The waiting and wondering is hard. Sometimes I don’t think I can wait one more day. Sometimes my entire body aches with the desire for another child and I can’t bear the thought of the “what if” it doesn’t happen.
So I’m holding on to hope. I’m focusing on the good that has come from this experience. I’m focusing on how God has taken control and allowed me to heal in so many ways. I’m focusing on the little triumphs each day as I see more signs of healing. I’m trusting that God has good things planned and that He will use this as one more part of my story to share with others and be a help to others.
Throughout the last three months God has allowed me to open my eyes and ears to his little whispers throughout the day.

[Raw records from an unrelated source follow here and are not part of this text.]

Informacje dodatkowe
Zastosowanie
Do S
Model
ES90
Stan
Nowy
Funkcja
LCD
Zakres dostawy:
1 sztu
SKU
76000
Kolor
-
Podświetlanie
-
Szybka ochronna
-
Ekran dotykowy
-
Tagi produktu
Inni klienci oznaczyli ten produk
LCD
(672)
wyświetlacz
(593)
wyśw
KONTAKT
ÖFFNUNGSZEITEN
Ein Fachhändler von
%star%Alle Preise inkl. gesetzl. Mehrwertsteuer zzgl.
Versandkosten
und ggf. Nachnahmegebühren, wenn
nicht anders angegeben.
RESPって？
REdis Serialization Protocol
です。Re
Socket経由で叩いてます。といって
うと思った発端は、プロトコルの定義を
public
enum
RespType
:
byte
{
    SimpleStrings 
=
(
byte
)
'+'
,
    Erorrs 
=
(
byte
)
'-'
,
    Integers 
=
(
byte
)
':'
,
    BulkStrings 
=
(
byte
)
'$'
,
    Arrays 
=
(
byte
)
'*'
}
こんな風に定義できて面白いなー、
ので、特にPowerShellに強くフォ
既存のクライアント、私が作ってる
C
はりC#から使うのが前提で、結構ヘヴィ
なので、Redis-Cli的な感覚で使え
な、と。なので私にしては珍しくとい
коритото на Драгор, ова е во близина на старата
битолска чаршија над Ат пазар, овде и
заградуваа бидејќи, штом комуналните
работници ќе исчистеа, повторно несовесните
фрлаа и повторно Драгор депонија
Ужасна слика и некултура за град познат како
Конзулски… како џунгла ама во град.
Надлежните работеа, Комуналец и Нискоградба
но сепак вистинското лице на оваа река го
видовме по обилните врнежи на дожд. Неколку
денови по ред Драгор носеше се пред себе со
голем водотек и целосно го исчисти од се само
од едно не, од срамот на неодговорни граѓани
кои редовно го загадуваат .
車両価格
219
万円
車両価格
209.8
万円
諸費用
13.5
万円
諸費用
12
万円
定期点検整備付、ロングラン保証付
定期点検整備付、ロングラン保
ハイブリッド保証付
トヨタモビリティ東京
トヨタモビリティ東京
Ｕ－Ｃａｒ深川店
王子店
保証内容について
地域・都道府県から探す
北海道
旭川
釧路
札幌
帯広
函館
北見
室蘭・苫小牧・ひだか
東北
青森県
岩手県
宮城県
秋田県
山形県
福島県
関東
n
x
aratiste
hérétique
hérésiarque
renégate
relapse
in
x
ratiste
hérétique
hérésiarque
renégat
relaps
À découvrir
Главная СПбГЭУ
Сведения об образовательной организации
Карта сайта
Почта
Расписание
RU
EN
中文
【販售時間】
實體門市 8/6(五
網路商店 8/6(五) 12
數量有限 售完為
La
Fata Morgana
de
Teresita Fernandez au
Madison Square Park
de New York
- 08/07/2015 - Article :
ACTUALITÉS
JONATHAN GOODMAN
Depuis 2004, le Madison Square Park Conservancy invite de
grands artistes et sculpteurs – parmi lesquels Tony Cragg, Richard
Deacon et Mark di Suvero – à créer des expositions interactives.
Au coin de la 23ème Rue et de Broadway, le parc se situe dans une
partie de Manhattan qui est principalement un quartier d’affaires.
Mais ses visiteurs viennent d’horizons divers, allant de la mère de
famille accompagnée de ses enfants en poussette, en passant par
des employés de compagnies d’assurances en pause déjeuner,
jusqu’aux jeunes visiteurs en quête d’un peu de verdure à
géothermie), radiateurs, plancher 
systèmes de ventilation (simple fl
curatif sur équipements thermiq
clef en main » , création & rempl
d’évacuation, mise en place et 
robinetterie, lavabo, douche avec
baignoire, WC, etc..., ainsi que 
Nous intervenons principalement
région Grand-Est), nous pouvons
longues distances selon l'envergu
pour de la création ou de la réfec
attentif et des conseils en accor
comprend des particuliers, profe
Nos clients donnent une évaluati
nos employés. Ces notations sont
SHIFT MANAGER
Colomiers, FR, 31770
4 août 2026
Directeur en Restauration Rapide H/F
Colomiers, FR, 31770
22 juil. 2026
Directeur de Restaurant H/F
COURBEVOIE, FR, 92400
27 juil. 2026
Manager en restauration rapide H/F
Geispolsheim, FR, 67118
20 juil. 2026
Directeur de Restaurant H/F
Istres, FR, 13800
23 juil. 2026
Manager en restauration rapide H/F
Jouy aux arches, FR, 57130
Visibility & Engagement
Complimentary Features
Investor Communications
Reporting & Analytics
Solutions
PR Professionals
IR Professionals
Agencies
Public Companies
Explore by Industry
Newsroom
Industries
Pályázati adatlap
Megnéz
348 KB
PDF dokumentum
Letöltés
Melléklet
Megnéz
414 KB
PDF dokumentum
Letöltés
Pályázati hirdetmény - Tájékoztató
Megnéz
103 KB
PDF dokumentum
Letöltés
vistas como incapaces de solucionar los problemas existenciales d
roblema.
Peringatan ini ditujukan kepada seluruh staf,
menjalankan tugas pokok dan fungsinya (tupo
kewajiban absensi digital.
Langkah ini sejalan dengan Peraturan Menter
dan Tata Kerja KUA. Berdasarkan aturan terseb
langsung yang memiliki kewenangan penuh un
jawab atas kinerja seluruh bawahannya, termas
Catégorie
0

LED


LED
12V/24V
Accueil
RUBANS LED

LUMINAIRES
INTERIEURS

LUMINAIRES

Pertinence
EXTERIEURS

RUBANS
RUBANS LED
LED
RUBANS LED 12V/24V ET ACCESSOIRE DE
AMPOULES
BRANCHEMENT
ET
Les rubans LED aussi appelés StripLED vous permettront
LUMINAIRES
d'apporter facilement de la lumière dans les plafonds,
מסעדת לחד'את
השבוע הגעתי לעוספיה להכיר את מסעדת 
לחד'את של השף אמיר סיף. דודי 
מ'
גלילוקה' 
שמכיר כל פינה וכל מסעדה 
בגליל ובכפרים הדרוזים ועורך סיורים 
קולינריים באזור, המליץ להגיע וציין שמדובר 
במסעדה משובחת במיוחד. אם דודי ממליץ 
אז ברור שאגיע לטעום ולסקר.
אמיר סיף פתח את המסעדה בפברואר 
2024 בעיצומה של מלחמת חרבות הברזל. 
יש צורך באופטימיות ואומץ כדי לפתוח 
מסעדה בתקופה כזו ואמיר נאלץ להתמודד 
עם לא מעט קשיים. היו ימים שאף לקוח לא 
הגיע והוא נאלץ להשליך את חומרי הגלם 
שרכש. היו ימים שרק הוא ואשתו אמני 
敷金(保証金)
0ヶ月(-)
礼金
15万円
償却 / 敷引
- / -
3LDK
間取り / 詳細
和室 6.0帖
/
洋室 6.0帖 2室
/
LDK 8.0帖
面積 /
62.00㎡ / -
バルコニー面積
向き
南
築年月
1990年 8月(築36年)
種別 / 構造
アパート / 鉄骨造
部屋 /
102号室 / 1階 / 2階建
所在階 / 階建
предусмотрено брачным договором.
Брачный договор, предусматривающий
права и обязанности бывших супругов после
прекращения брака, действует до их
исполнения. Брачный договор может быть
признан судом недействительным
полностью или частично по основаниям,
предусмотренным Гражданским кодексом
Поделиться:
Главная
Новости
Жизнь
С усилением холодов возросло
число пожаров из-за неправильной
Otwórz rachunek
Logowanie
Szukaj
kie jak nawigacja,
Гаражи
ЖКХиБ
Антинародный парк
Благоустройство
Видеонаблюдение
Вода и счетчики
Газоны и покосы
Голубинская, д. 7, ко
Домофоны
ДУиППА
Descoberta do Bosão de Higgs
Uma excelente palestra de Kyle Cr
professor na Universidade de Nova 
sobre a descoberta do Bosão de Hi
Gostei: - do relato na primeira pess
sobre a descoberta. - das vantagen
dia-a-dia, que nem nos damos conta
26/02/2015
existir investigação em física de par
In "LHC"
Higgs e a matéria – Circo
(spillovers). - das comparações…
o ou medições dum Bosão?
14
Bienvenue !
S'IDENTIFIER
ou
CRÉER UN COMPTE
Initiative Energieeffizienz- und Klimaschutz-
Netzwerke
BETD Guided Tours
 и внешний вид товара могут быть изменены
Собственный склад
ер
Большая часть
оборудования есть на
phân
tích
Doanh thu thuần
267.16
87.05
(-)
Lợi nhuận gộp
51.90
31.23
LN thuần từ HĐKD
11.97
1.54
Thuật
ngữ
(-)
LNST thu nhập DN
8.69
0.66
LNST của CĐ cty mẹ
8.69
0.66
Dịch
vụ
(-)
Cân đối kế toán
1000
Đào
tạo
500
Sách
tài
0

Little things that I may not have noticed before. Little reassurances from him that He’s taking care of things. Maybe a book my child picks out and brings to me to read. Or a song that comes on the radio. Some little reminder that makes me smile.
|A few days before my first ultrasound – trying to hide how sick I felt while seeing family.|
Yes, we had a fun summer. But it was also the saddest summer of my life. I can hardly even look back at pictures from June and July. All I can remember is what was going on at the time. I hope and pray that next summer is much more joyful.
And I hope and pray God will use me through my experience. God is good. All the time. All the time. God is good.